Abstract
In the present work, the thermal stability of metal - in particular platinum - supported catalysts and their catalytic application in CPOM as a high temperature test reaction was investigated. Aiming for the synthesis of a thermally stable supported nano-catalyst system, barium hexaaluminate (BHA) – a stabilized alumina – was chosen as support material, building the basis for a matrix in which platinum particles were incorporated. To generate such catalysts, a reverse microemulsion was used as a tool. The encapsulated water droplets in the micelles act as nano reactors in which particles are formed. Therefore, the reverse microemulsion provide an extraordinary environment for the synthesis of nano particles and a variety of possibilities to influence the properties of the generated material. The BHA support particles as well as the active platinum particles were generated at the same time to result in a unique catalyst system. The generated Pt-BHA consists of agglomerated spherical BHA particles building a network with a textural porosity in which the platinum particles are anchored. The material was investigated by sorption measurements, XRD and TEM to obtain information about the thermal stability of the material and the platinum particles in particular. An amorphous microstructure was found up to more than 1100 °C, helping to maintain a surface area of 100 m2/g after calcination at 1100 °C.
Varying the water content in the reverse microemulsion the particle shape of the supporting BHA was changed from needle like to spherical. Also the crystallization point of the BHA and the porosity of the BHA particle network were influenced by changes in the composition of the microemulsion. Upon heating, the platinum particles were found to be thermally stabilized by the supporting framework. High temperature in-situ XRD measurements reveal no sintering of single particles up to at least 900°C. By TEM and sorption measurements it was found that the platinum particles adapt to the size of the pores. By this the platinum particles can be stabilized to more that 1100°C resulting in a mean particle size not larger than 18 nm. Therefore, the Pt-BHA outranges any impregnated material with its extraordinary thermal stability.
Other metals were incorporated into the BHA matrix as well. Rhodium showed a similar thermal stability. Other materials formed oxide particles (e.g. Mo, Ru) and again other metals or metal oxides were incorporated into the BHA structure (e.g. Co, Mn).
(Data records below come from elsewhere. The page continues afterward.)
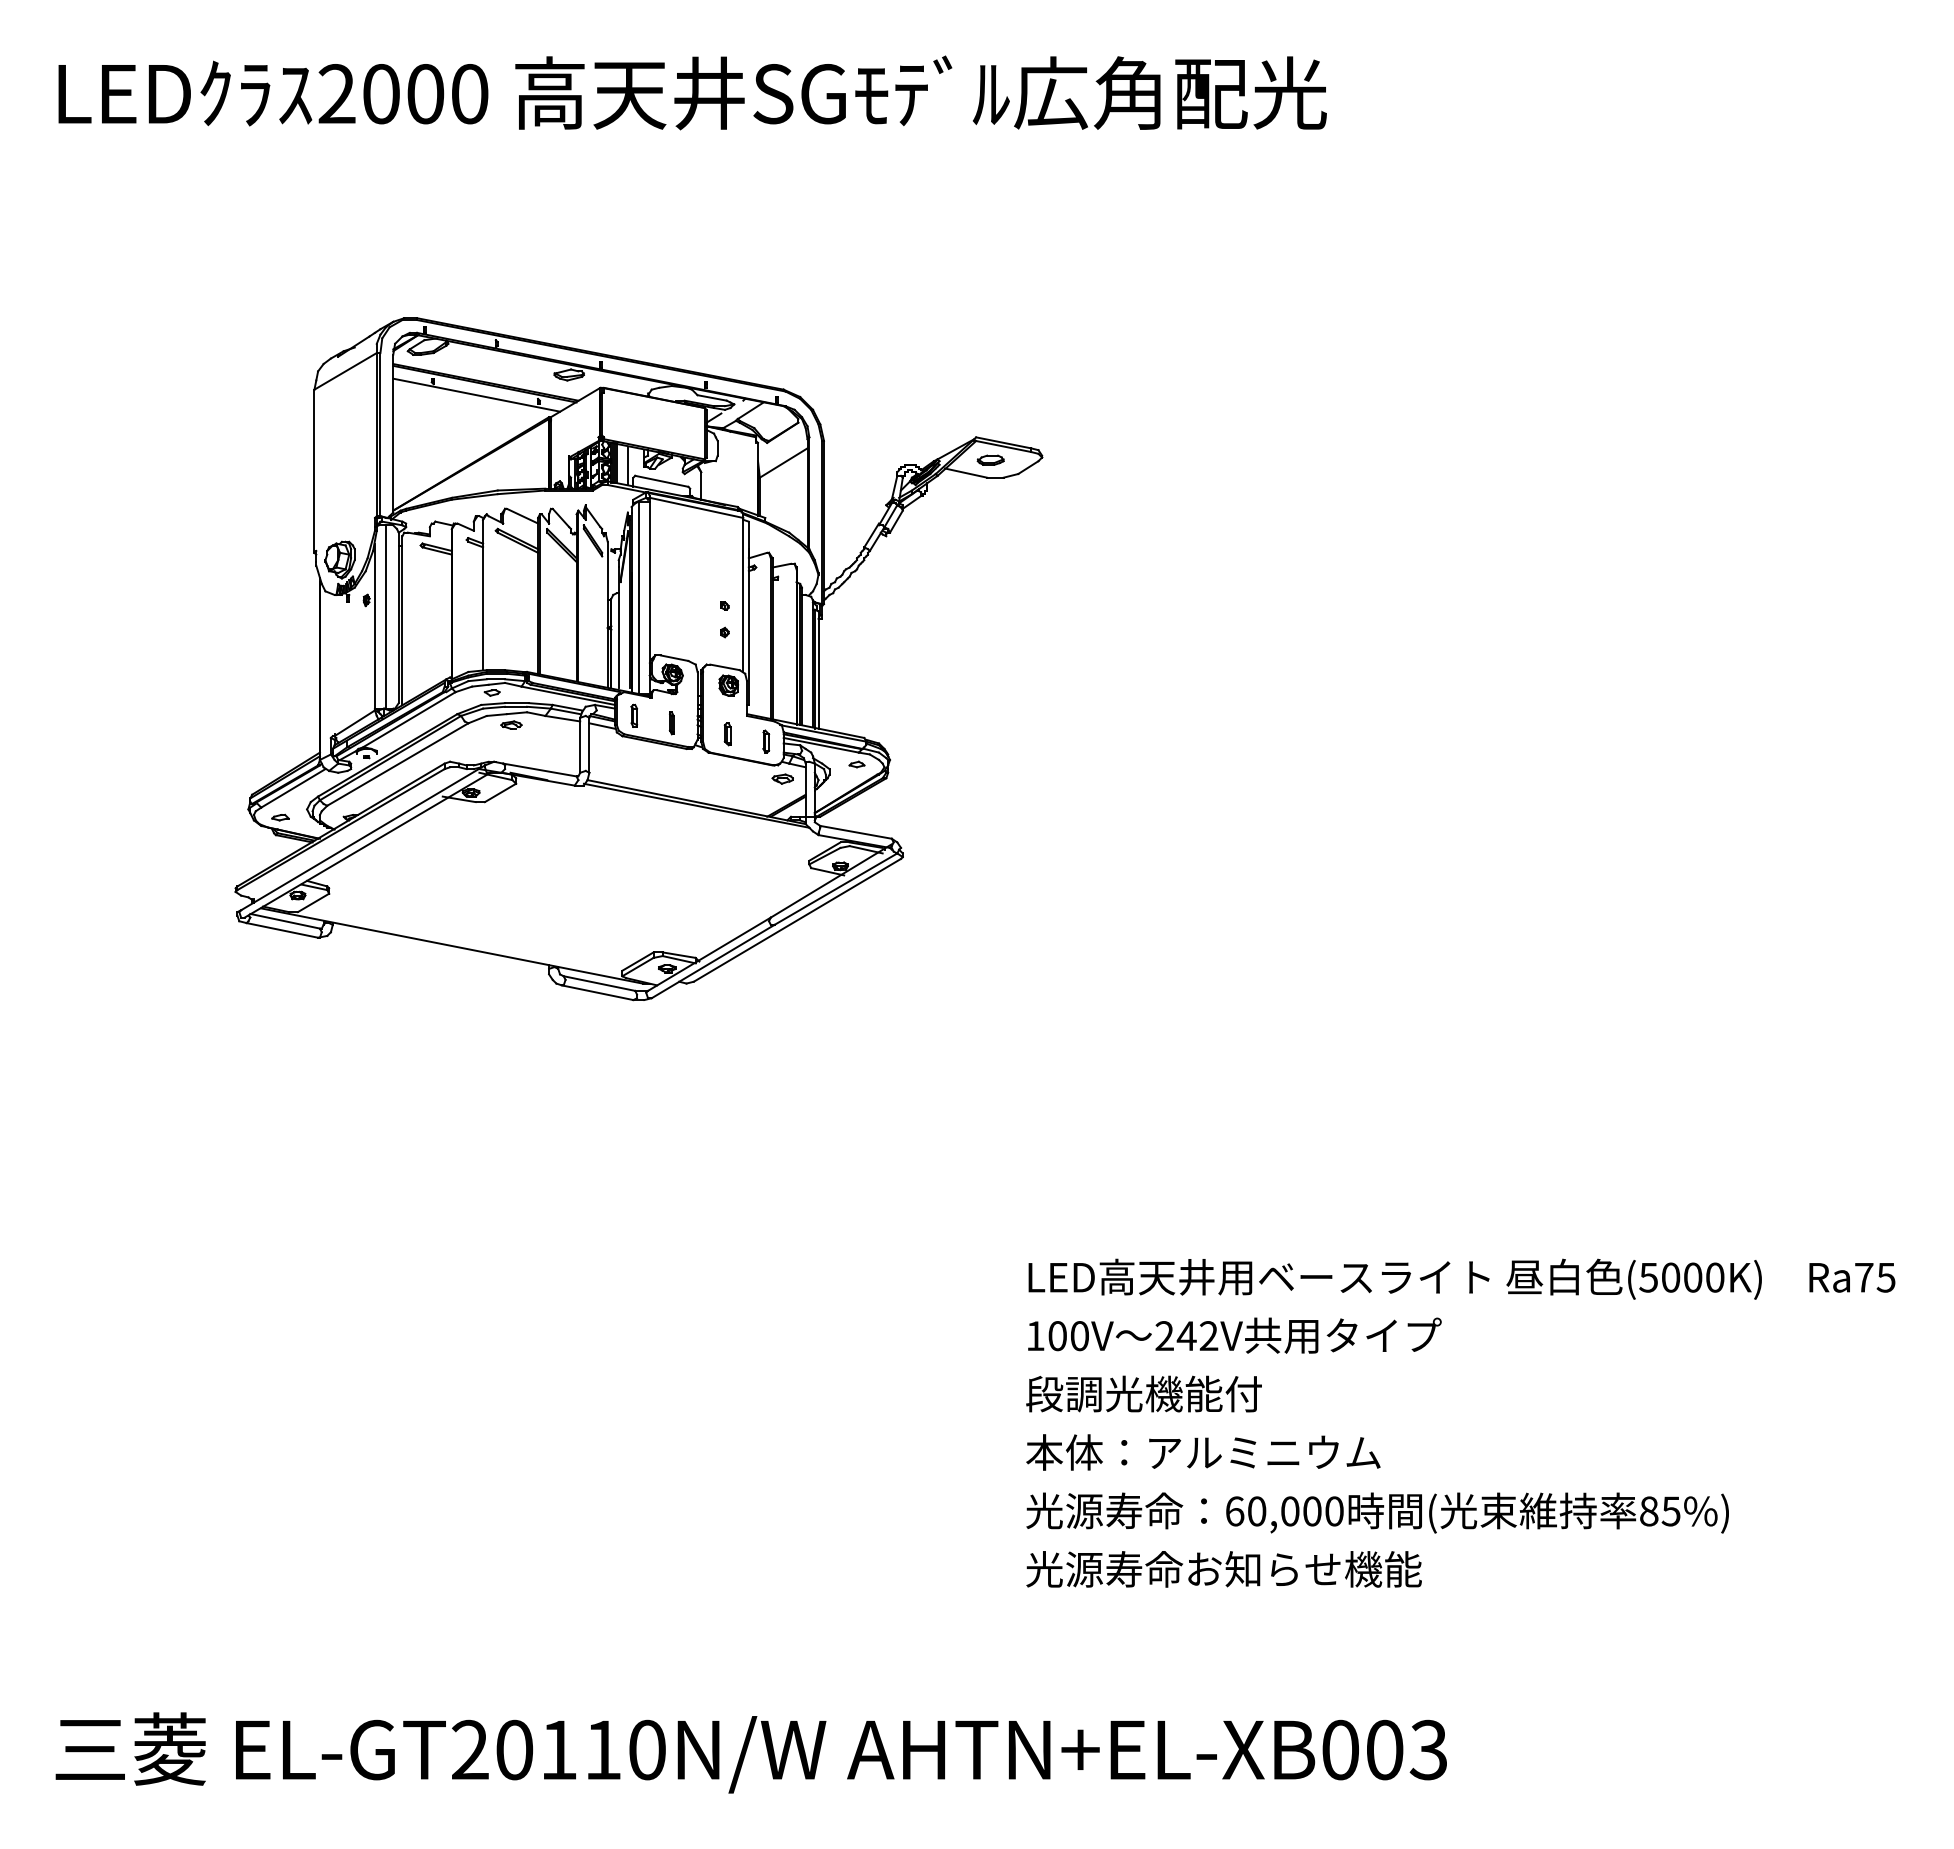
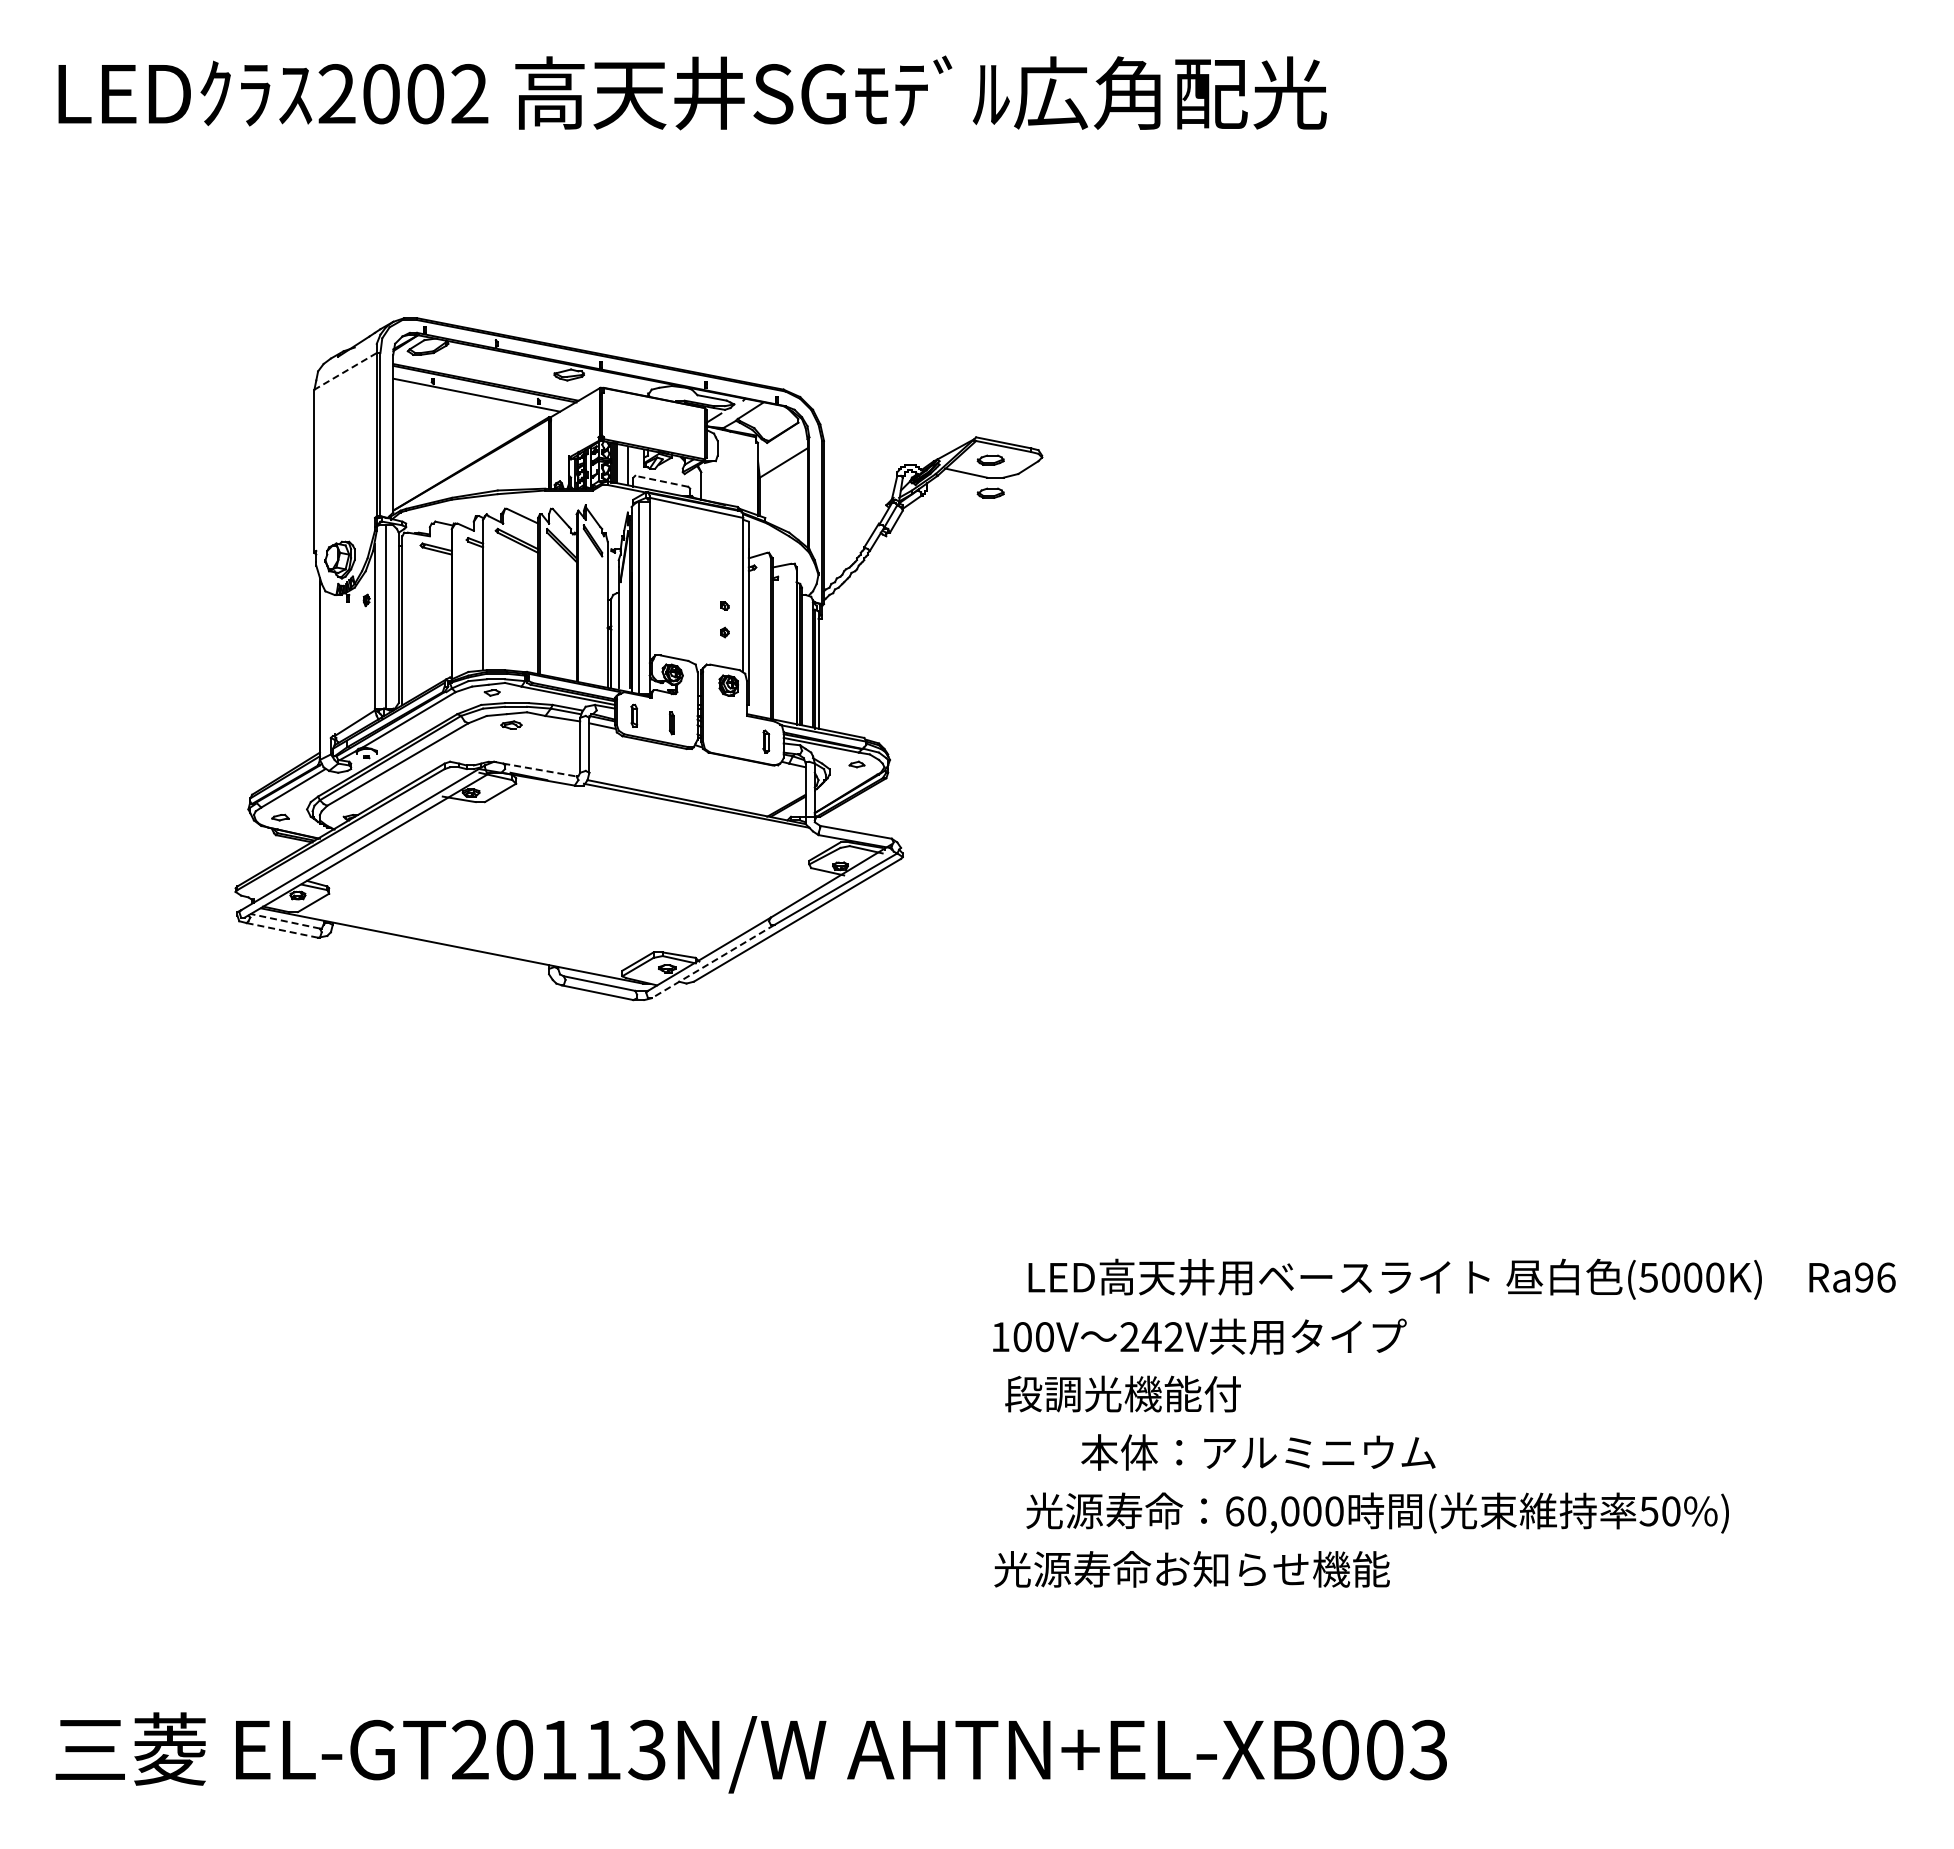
text at (469, 94): 2000 -> 2002
line at (345, 371): solid -> dashed
line at (661, 481): solid -> dashed
part at (990, 492): none -> present
part at (727, 734): present -> none
line at (540, 770): solid -> dashed
part at (782, 778): present -> none
line at (285, 921): solid -> dashed
line at (281, 930): solid -> dashed
line at (713, 961): solid -> dashed
text at (1875, 1277): Ra75 -> Ra96
text at (1234, 1335) position: (1234, 1335) -> (1199, 1336)
text at (1143, 1393) position: (1143, 1393) -> (1122, 1393)
text at (1203, 1452) position: (1203, 1452) -> (1258, 1452)
text at (1659, 1511): 85%) -> 50%)
text at (1223, 1569) position: (1223, 1569) -> (1191, 1569)
text at (646, 1750): EL-GT20110N/W -> EL-GT20113N/W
Beside the reverse microemulsion, an alternative synthesis method – the metal oxide concept (MOC) – was applied, using surfactants to stabilize nanoparticles in an aqueous environment. The MOC resulted in supporting materials with large surface areas having a good thermal stability. However, platinum particles could not be stabilized to high temperature exposure.
The catalysts were tested for their stability and activity in CPOM at autothermal conditions and at temperatures up to 1100 °C. A good catalytic activity was found for the Pt-BHA, being higher than those of an impregnated monolith. As indicated by the catalyst investigations, the thermal stability of the Pt-BHA was much higher than that of impregnated systems. No deactivation was observed for the Pt-BHA under ‘normal’ conditions (CH4/O2 =2.0). Beside the improved stability, a larger number of active sites (per volume) and an improved heat management in the catalyst were found to be the main driving forces for the better activity of the Pt-BHA catalyst.
In comparison to other metals-BHAs Pt-BHA is the leading CPOM catalyst being on par with Rh-BHA and followed by Ru-BHA and Ir-BHA and Ni-BHA. Other metals - e.g. Co, Fe, Cr - and partially also nickel (only low Ni concentrations) were found to deactivate due to the incorporation of the metal into the BHA. Coking was only observed for Pd-BHA.
Overall, the extraordinarily good thermal stability makes the Pt-BHA an ideal catalyst for high temperature applications - perhaps beyond CPOM.